Buried inside his levity, Cook's use of the word ‘ask' was keenly honed passive-aggression, implying that the situation was negotiable. (Technically, this was true – Gray's credibility as line-manager was hardly robust.) His reply was postponed by the arrival of the magazine's publisher Laura Porter – frantic, mid-thirties, and, for a professional talker and hawker (she preferred ‘marketeer') cursed with a blaring halitosis. As ever, she swished in with twinkly but strained fervour, like a supply teacher eager to connect with a problem class.

“Hi, guys!”

There was a surly chorus of acknowledgement. Cook barely bothered to raise his head. Most publishers, insisted the standard editorial wisdom, were overpaid accountants who knew the price of everything and the value of nothing. Porter simply knew nothing. As one-eyed ruler in the kingdom of the blind, she would have driven her subjects to revolt and revert to an unsighted leader. She was a jabbering ticker-tape of management cliche – ‘actioning' this, ‘escalating' that, ‘facilitating' the other. She either absorbed ideas from the magazine staff and fed them upwards to the senior directors, or adopted business-level decisions from above and dribbled them back down to the magazine team, each time passing off the work as her own making. Porter was fastidious over everyone else's process and time management, but comically relaxed about her own. The days when she would mysteriously fall out of all contact were particularly ominous, and usually led to some grand new scheme or drive – as ever, clearly funnelled from upper management.

“Daisy?” Porter addressed the Online Editor. “Can I borrow you for a second?”

It was a frequent epithet which always made Cook shudder with irritation. As Porter and Daisy moved into a meeting room, Gray shouted over.

“So, are you clear to do that telly, Dorian? Details are all at the end of the email.”

This now sounded more like delegation. Cook was clearly being advised – rather than invited – to accept. Gray pulled back slightly.

“Please? It'll be an easy gig. They just want an expert voice on the Oscar chances of the Whiteley movie. I think you'd be the best person to do it.”

“The
only
person.”

Gray absorbed the sulk without comment.

Cook had taken a media training course a couple of years ago, where he had learned how to steer a conversation towards prepared comment instead of letting an interviewer lead a discussion. “You should sit down with your own agenda,” explained the instructor, “and stick to it.
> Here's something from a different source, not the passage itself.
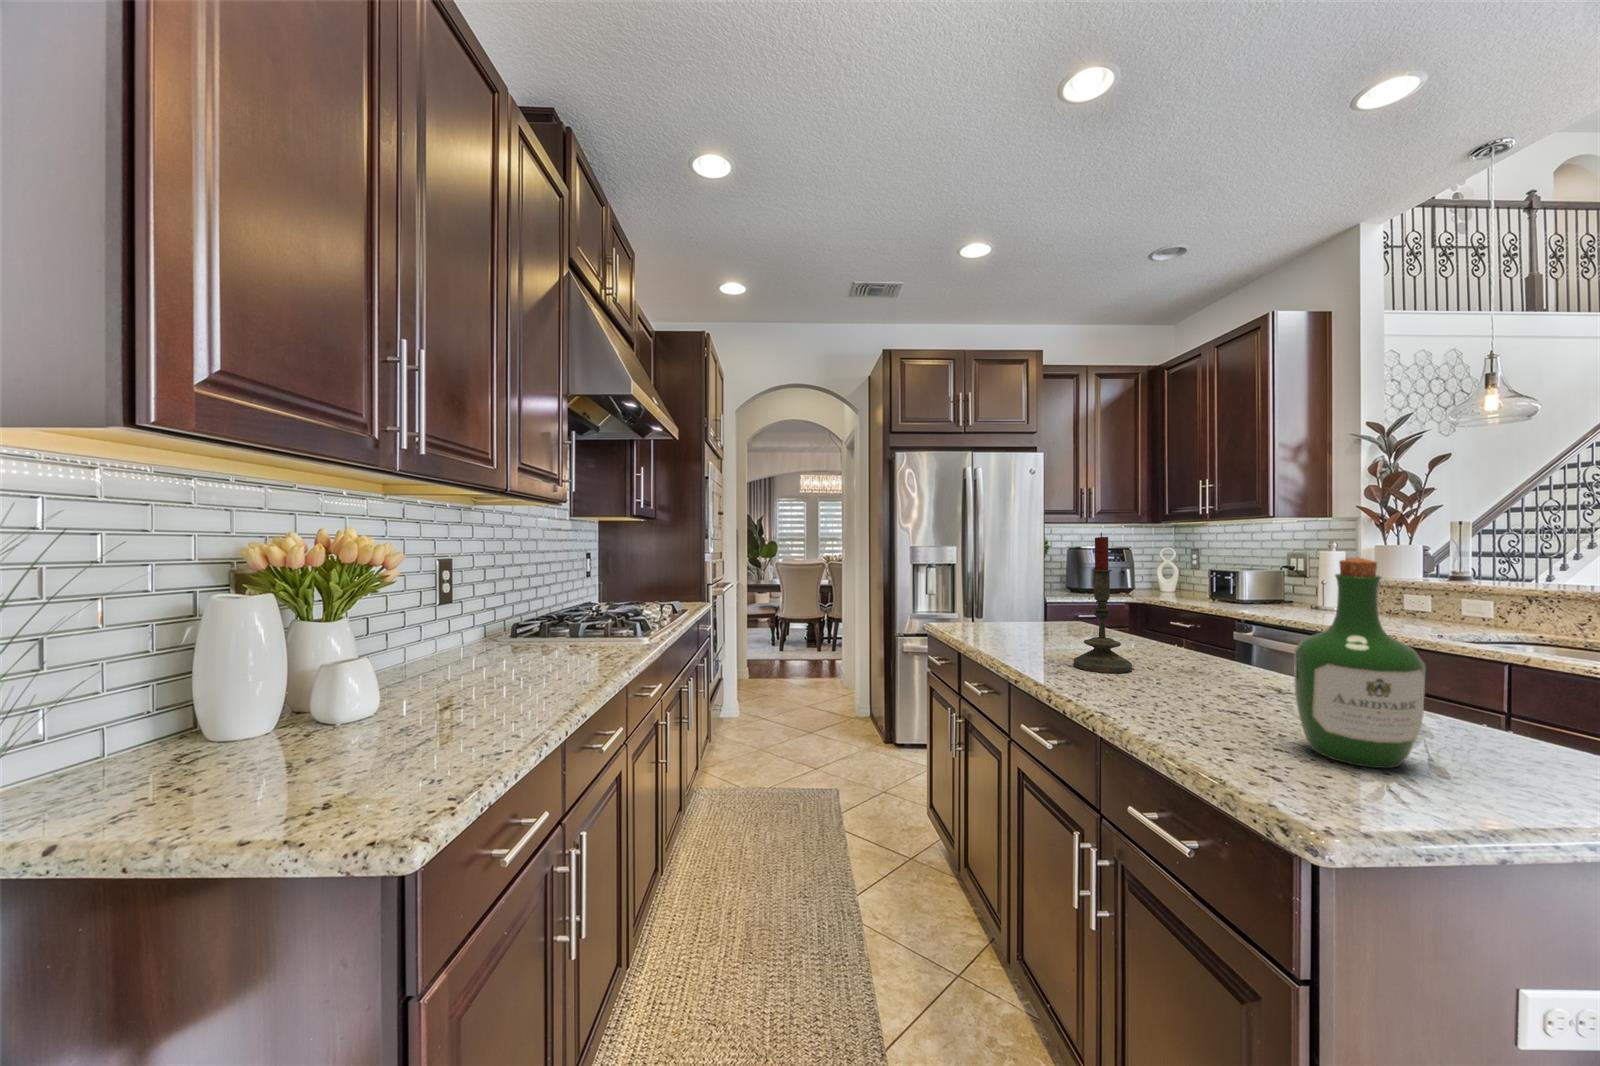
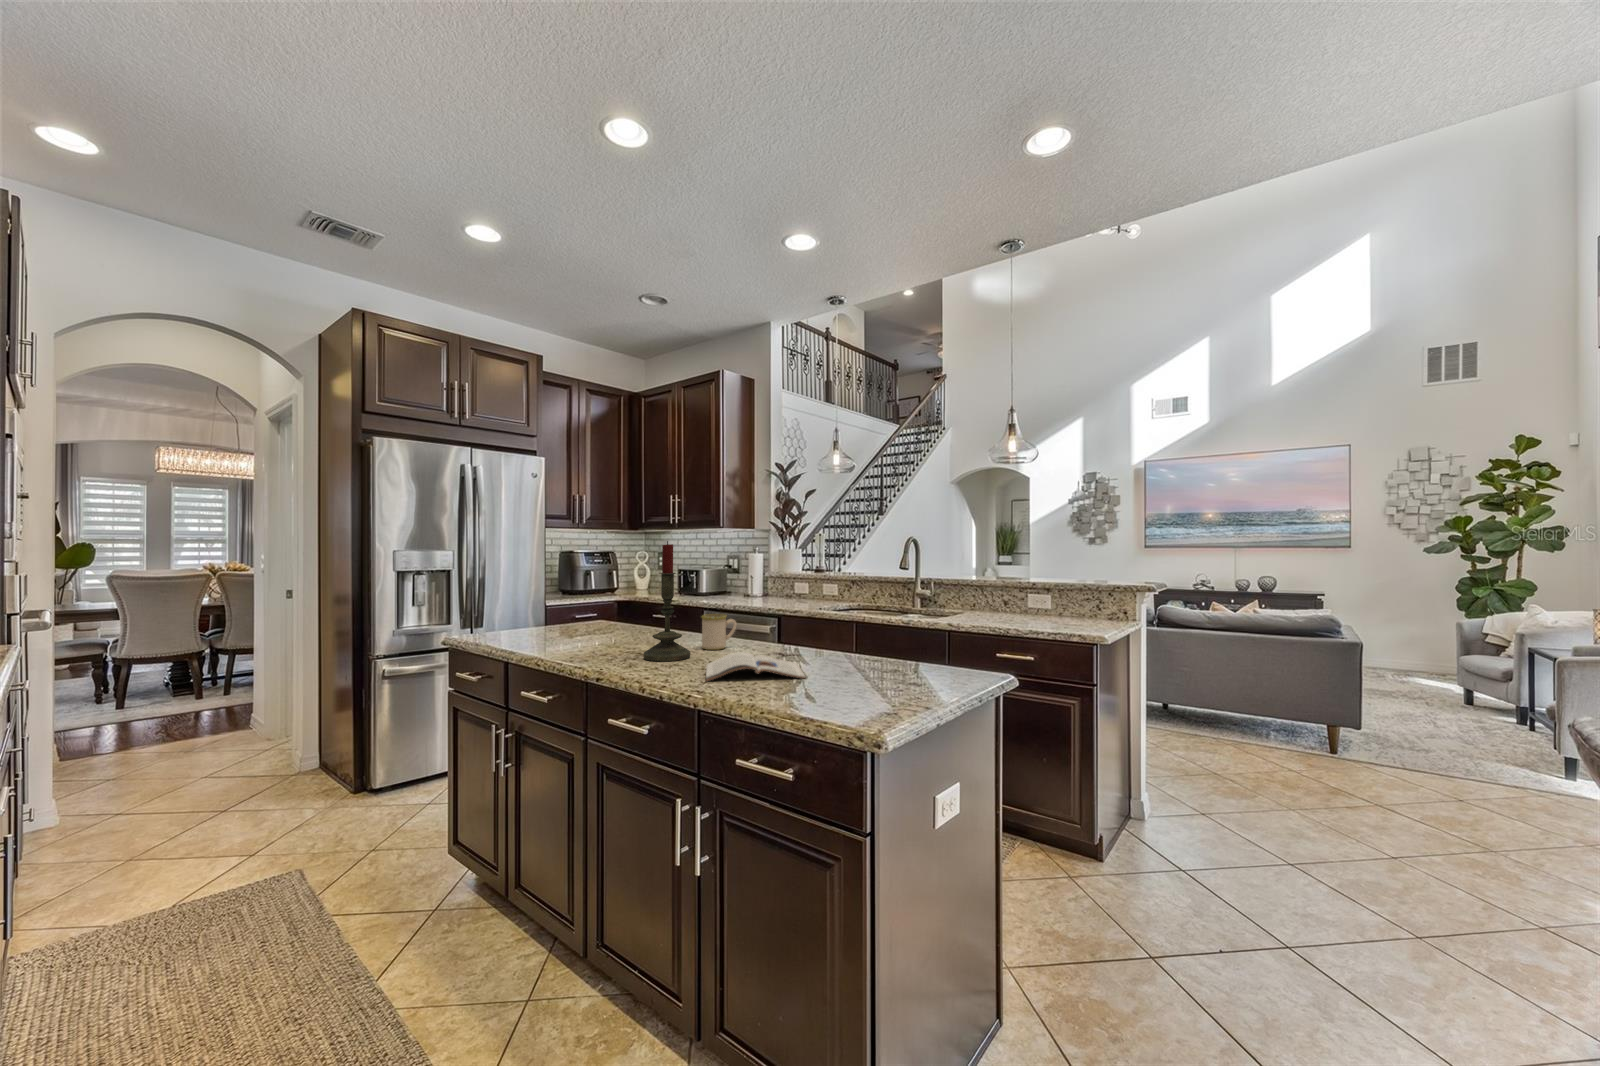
wine bottle: present [1294,558,1426,768] -> none [831,560,894,692]
mug: none [1157,624,1211,669] -> present [702,614,736,650]
magazine: none [1114,674,1277,726] -> present [706,652,805,681]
Talk about what
you
want to talk about, not what they want you to talk about.” Cook was good at radio, but TV made him selfconscious and stammery. Apart from hating the unforgiving lights and the unerring stare of the cameras, he had a tendency to gum up on detail – once, embarrassingly, having to refer to a note in his pocket when asked about an actor's age. Cook's skills were solitary, not social. He was a decent writer, but a stumbling speaker.

“And there's really no-one else?”

Gray regarded him, pressuring with silence.

“OK. But what if I'm off sick?”

“Then I'll know you're faking,” said Gray.